● WRITTEN REQUEST: Check these statements against the article on Samir Kuntar's release, answering yes or no for each and quoting the deciding words: 1. The cabinet approved the exchange deal by a vote of 22-3. 2. Kuntar was jailed in 1979 for the murders of five Israelis. 3. Miki Goldwasser called the cabinet decision a victory over Hezbollah.

● TEXT EXTRACT:
________________

President Shimon Peres met Tuesday with the families of the victims of the Lebanese terrorist Samir Kuntar, who is slated to be released on Wednesday as part of the prisoner swap with Hezbollah scheduled for Wednesday.
Earlier Tuesday, the exchange deal was ratified in a cabinet vote by 22-3. Peres later pardoned Kuntar in preparation for his transfer to Lebanon in Wednesday's exchange.
Israel is to release four Hezbollah fighters jailed in Israel alongside Kuntar, who was jailed in 1979 for the murders of four Israelis. In exchange, Hezbollah will return two Israel Defense Forces reservists captured by the Lebanese militia in July 2006, Eldad Regev and Ehud Goldwasser. The condition of the two are a mystery, although a majority of reports surmise that the two were killed at the time of their capture.
Peres met with the family of the policeman Eliyahu Shahar and with Nina Keren, the mother of Danny Haran, who were murdered by Kuntar in Nahariya in 1979.
"The president told me he could not look in the eyes of the parents of [abducted IDF soldiers Ehud] Goldwasser and [Eldad] Regev," said Ronen Shahar, the brother of the slain policeman. "Let him look me in the eyes. What's the difference? It's difficult for me as well. I get up one morning and they tell me: 'Listen, the man who killed your brother is going home, to live like a king.'"
Haran's mother said the president warmly welcomed them and explained he had to pardon Kuntar.
"He was very kind and spoke nicely," she said. "But I still don't understand how you can pardon him. This hurts me the most."
Earlier Tuesday, Peres said that "this is a difficult day, but we have to take a moral stance and bring back whatever we can. The soldiers were sent there on a mission, and we have a responsibility to the families." Similarly, Peres said, the families who oppose the deal must be given the opportunity to voice their opinion.
After the cabinet ratified the prisoner exchange deal Tuesday, Ehud Goldwasser's mother welcomed the move, describing it as "a victory for Israel," over Hezbollah.
"This decision is a victory for the people of Israel, not just the families," said Miki Goldwasser, the mother of Ehud Goldwasser. "This is a victory over Hezbollah and over Nasrallah."
"There is no doubt that there is a kind of relief in all of this," said Miki Goldwasser. "I am not denying that there were those us of who felt tension over the government debate today. We calmed down when we heard about the final approval."
"I think that this feeling of relief is not felt just by us, the families of the abductees, but by the whole nation. We are still waiting and hoping that this feeling of relief will also be felt by the Shalit family as soon as possible."
Regarding a report in a Lebanese newspaper that one of the soldiers had been killed during the abduction, and the condition of the second was unknown, Goldwasser dismissed this as "part of the psychological warfare that Hezbollah and Nasrallah also tried to use in the first prisoner exchange."

________________

● DATASET ENTRIES:
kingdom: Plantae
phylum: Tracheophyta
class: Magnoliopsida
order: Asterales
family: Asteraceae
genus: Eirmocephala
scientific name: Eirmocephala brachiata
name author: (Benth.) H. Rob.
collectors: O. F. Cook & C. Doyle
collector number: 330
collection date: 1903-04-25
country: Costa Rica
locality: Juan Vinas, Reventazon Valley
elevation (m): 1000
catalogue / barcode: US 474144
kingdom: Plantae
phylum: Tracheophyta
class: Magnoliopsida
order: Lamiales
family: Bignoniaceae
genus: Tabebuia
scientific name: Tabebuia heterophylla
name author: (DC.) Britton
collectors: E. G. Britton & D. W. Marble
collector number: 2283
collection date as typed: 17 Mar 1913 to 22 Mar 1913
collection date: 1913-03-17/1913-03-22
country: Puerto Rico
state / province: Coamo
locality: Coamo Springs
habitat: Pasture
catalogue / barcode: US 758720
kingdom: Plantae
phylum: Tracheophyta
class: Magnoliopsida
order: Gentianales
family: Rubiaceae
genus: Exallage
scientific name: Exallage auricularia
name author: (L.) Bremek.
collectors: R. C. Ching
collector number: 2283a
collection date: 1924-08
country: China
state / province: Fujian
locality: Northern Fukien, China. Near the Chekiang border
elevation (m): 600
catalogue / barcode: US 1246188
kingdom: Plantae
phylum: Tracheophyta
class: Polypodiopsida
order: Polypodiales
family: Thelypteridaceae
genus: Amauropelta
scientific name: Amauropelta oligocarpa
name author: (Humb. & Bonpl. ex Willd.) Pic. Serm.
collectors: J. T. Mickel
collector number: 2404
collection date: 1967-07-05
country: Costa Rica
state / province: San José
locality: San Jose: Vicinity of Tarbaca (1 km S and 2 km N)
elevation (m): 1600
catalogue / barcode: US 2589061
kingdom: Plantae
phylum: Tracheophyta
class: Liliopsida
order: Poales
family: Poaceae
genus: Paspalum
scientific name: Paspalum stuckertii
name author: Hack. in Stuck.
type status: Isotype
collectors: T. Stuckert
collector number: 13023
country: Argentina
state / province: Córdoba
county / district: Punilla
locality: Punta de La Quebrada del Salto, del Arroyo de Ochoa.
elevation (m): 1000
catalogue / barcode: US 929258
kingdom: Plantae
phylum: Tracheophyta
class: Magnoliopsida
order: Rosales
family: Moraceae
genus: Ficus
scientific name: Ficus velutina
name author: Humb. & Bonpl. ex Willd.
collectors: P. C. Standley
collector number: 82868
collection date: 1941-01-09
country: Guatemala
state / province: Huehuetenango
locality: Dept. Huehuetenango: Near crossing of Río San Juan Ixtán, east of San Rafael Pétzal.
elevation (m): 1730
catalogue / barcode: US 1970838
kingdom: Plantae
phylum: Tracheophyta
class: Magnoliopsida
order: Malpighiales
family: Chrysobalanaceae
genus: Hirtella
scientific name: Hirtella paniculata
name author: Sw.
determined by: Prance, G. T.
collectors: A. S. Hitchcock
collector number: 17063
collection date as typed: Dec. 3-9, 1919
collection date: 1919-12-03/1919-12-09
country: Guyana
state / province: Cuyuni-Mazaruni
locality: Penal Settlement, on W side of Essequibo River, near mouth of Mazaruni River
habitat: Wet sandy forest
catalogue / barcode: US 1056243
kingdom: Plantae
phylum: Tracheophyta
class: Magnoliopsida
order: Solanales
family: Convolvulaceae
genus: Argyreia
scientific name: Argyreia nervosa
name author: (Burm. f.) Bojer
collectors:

________________

● TASK OUTPUT:
1. Yes: "the exchange deal was ratified in a cabinet vote by 22-3."
2. No: "who was jailed in 1979 for the murders of four Israelis."
3. Yes: "This is a victory over Hezbollah and over Nasrallah."